ライブレポーヤバイTシャツ屋さん “ぶどうかん” ツアー 2022
友達に誘われて、ヤバTの初武道館ライブに行ってきた。メジャーデビュー曲で好きになったあと、3年ほどで聞かなくなってしまっていた。歌詞を重視しているわけではないが、ふざけた歌詞がメロディーを無駄にしているような気がして、聞かなくなってしまった。あと間奏で喋るのもあんまり好きではなかった。普段はセットリストのネタバレを見て予習していくのだが、今回はしなかった。最初のアルバムの曲をやってくれたらいいなと思いながら、武道館へ。僕にとっても初めての武道館だ。物販でタオルを買った。僕の家のタオルはバンドタオルが多い。吸水性はよくわからない。韓国アイドルのつるつるタオルは水を弾く。やばちもあまり機能が優れているわけではないが、大した問題ではない。座席は2階だった。遠くて、ながいことモニターを見ることになった。
ギターの練習をしているから、こやまのギターを見ていた。めちゃくちゃ上手い。ふざけているのに、上手すぎる。僕はギターがほとんど弾けないから、嫉妬する。2曲目の「Tank-top of the world」からウキウキした。知っている曲で盛り上がれると幸せだ。2階席も立たないといけない。大変だ。アリーナだけでいいだろ。隣の席のお姉さんはみんなの倍のテンポでヘドバンしていた。死ぬぞ。
ありぼぼちゃんがかわいかった。びっくりするほどかわいかった。あんなにニコニコしながら歌っている人は初めてだった。安室ちゃんを見ている時と同じ気持ちになった。抱きしめたい。そして歌が上手い。なんだあの声は。近くにいたら好きになるんだろうなと確信した。
メンバーの家族が出てきて、コラボしていた。あまり楽しくはなかったが、親孝行だ。ありぼぼちゃんのパパが三味線かなにかを弾いていたが、こやまと向かい合って目を合わせていたのが微笑ましかった。ちなみに僕はこれをMIYAVI弾きと呼んでいる。関学かどっかの教授だったよね。

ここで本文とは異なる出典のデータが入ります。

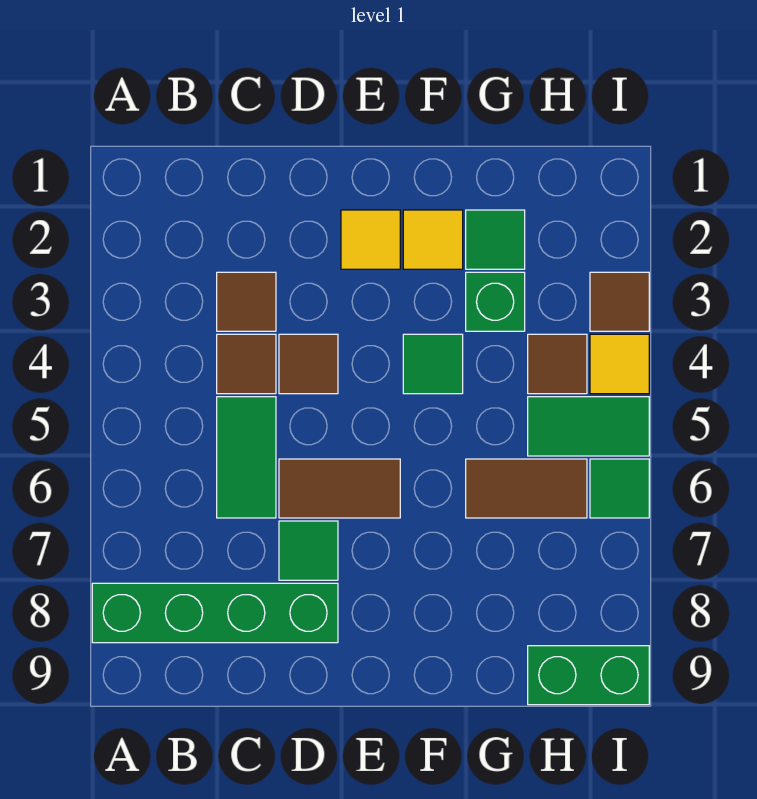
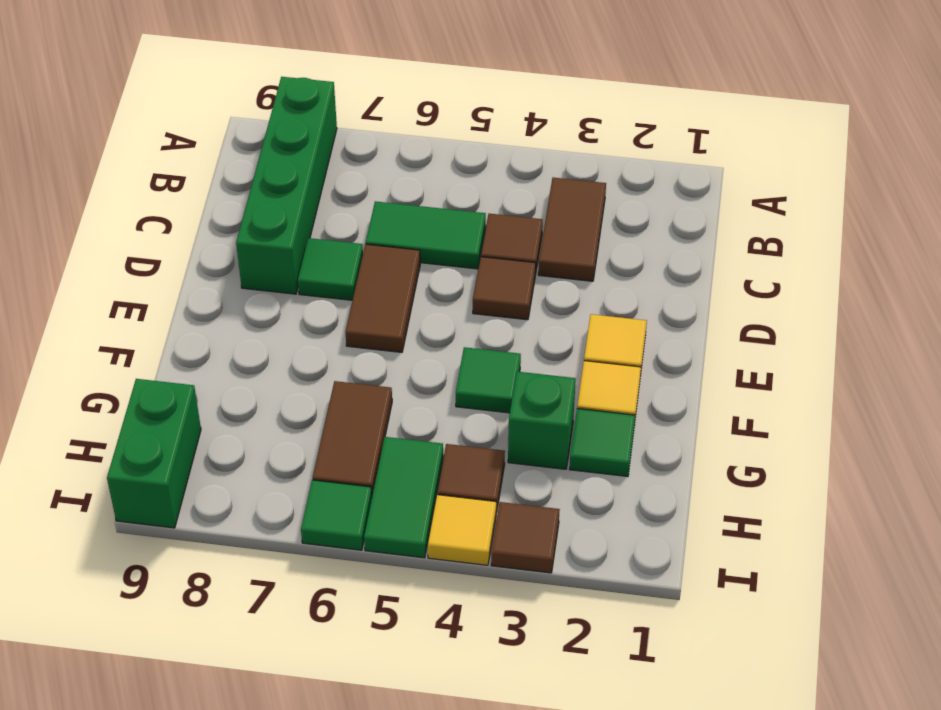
brown 1x1 tile [217,272,276,331] -> brown 1x2 tile [538,178,606,281]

MCがあって、こやまが神妙な顔で話し出した。大切な人との別れの経験の話だった。ずっとふざけているバンドがこんな話をすることもあるのかとびっくりした。表現が正しいかはわからないが、心を揺さぶるような、素敵な話だった。誰にもいなくなってほしくないと語っていた。予備校の授業で、小説は作者が伝えたいメッセージを物語形式で伝えたものだと学んだ。大学の授業と萩尾望都から、マンガも作者がテーマを持っているのだと知った。やばちが、ふざけたようなバンドも、音楽を通して何かを伝えようとしていることを教えてくれた。音楽をする責任について考える。誰にも聞いてもらえない音楽だが、それでも楽曲のメッセージを伝える責任がある。

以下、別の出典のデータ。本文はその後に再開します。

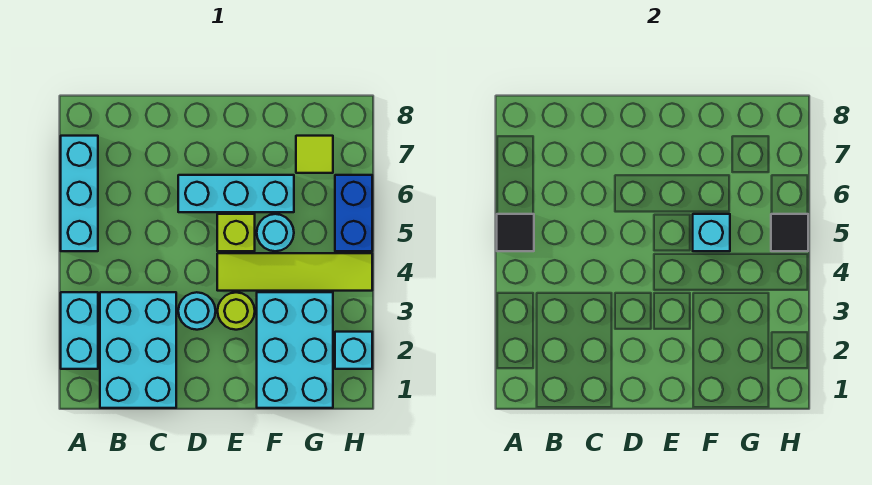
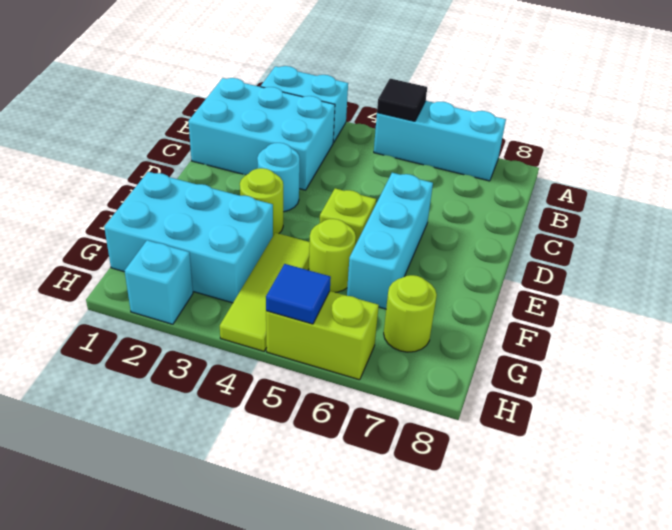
lime 1x4 tile [217,253,372,291] -> lime 1x3 tile [220,233,310,351]
cyan 1x1 round brick [257,214,294,251] -> lime 1x1 round brick [309,219,356,292]
cyan 1x1 brick [693,214,730,251] -> none
lime 1x1 tile [296,136,333,173] -> lime 1x1 round brick [384,275,437,352]
blue 1x2 brick [335,175,372,251] -> lime 1x2 brick [266,291,379,380]
black 1x1 tile [771,214,808,251] -> blue 1x1 tile [266,264,331,324]

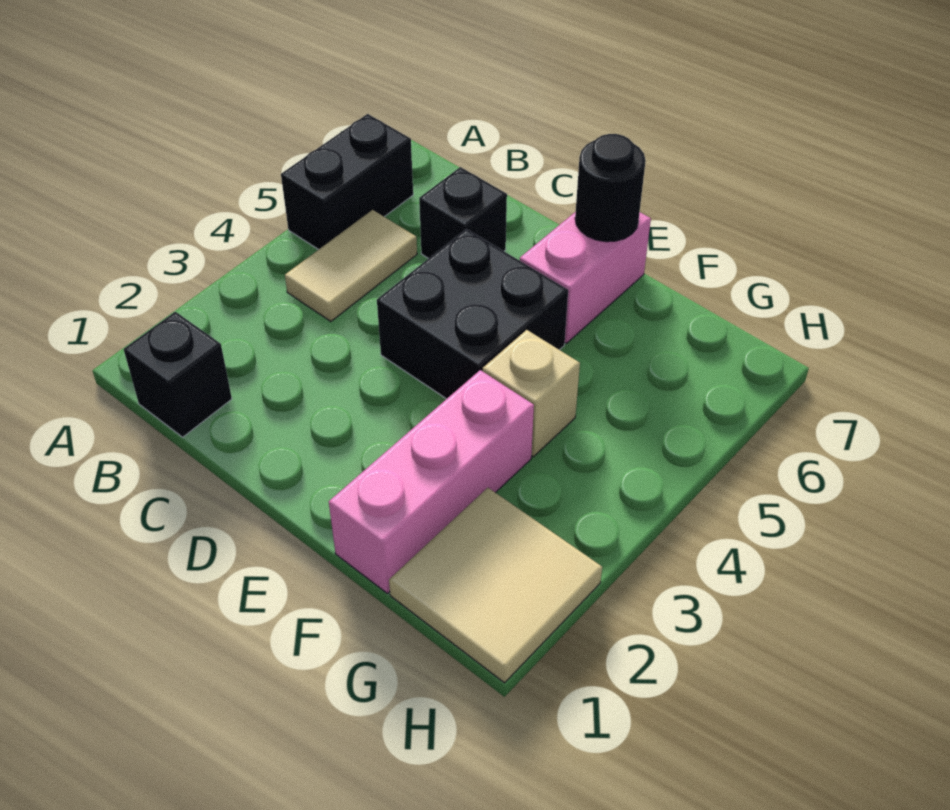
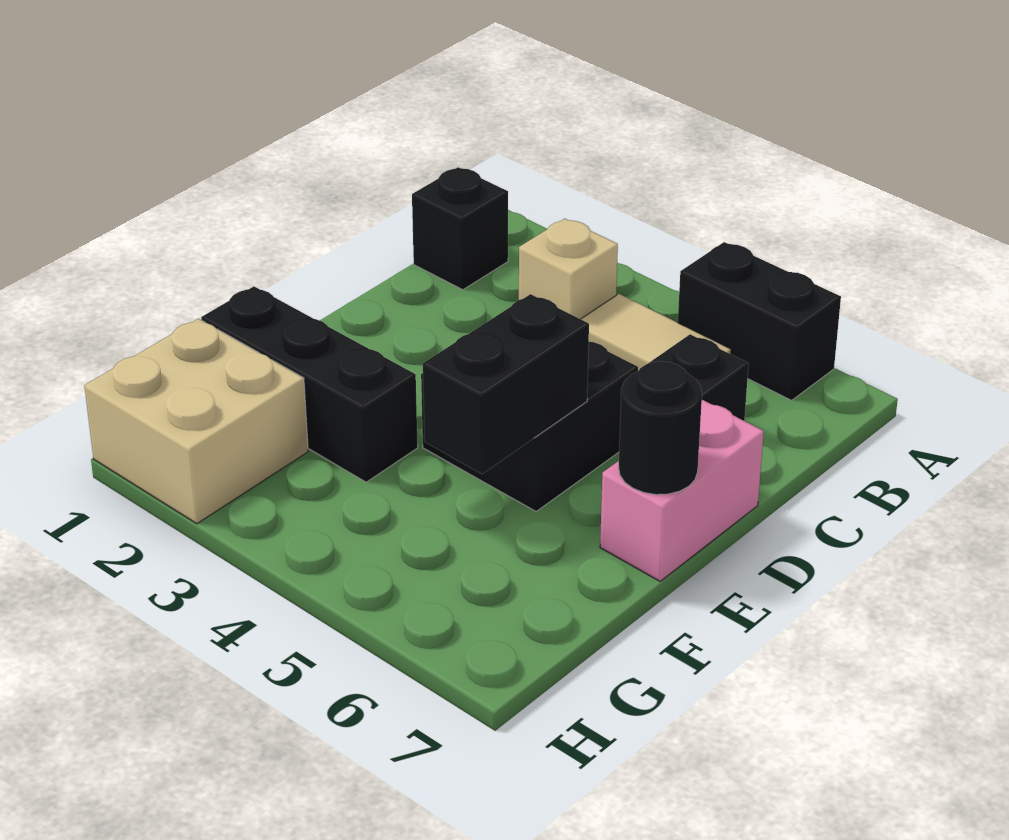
none -> black 1x2 brick [423,294,589,474]
pink 1x2 brick [520,212,651,343] -> pink 1x2 brick turned to [600,400,764,581]
pink 1x3 brick [329,370,534,593] -> black 1x3 brick [201,286,418,482]
tan 1x1 brick [483,330,580,457] -> tan 1x1 brick moved to [519,219,618,319]
tan 2x2 tile [389,488,602,683] -> tan 2x2 brick [84,319,308,524]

次の曲、「寿命で死ぬまで」で感動した。ヘドバン姉さんも感動していた。ありぼぼちゃんも泣いていた気がする。リンク先のインタビューにもあるが、直接にメッセージを伝えた歌で、「あなたが居ないと寂しいけど 音楽の力はまじで凄いから」という歌詞が響いた。音を届けるバンドマンとしてのプライドを強く感じた。
アンコールの後、メンバーが一言ずつ話していた。ありぼぼちゃんは、「コロナ禍でライブハウスは厳しい状況が続いているが、私たちがライブハウスを守っていきます」と力強く語っていた。ライブハウスで育ったバンドとして、武道館でライブをするようになっても、原点を大切にしている姿に感動した。客の少ないライブハウスで全力でパフォーマンスしているバンドマンたちを思うと、音楽ファンである僕も、ライブハウスを守る手伝いをしなければならないと感じた。
こやま君は、これまで音楽番組で曲を演奏することはなかったが、解禁するかもしれない、と語っていた。少しずつ自分たちの勢いがなくなってきていると自覚していることを寂しく思い、またぜひ紅白出場の夢を叶えてほしいと思った。
とっても楽しかったので、また行きたいです。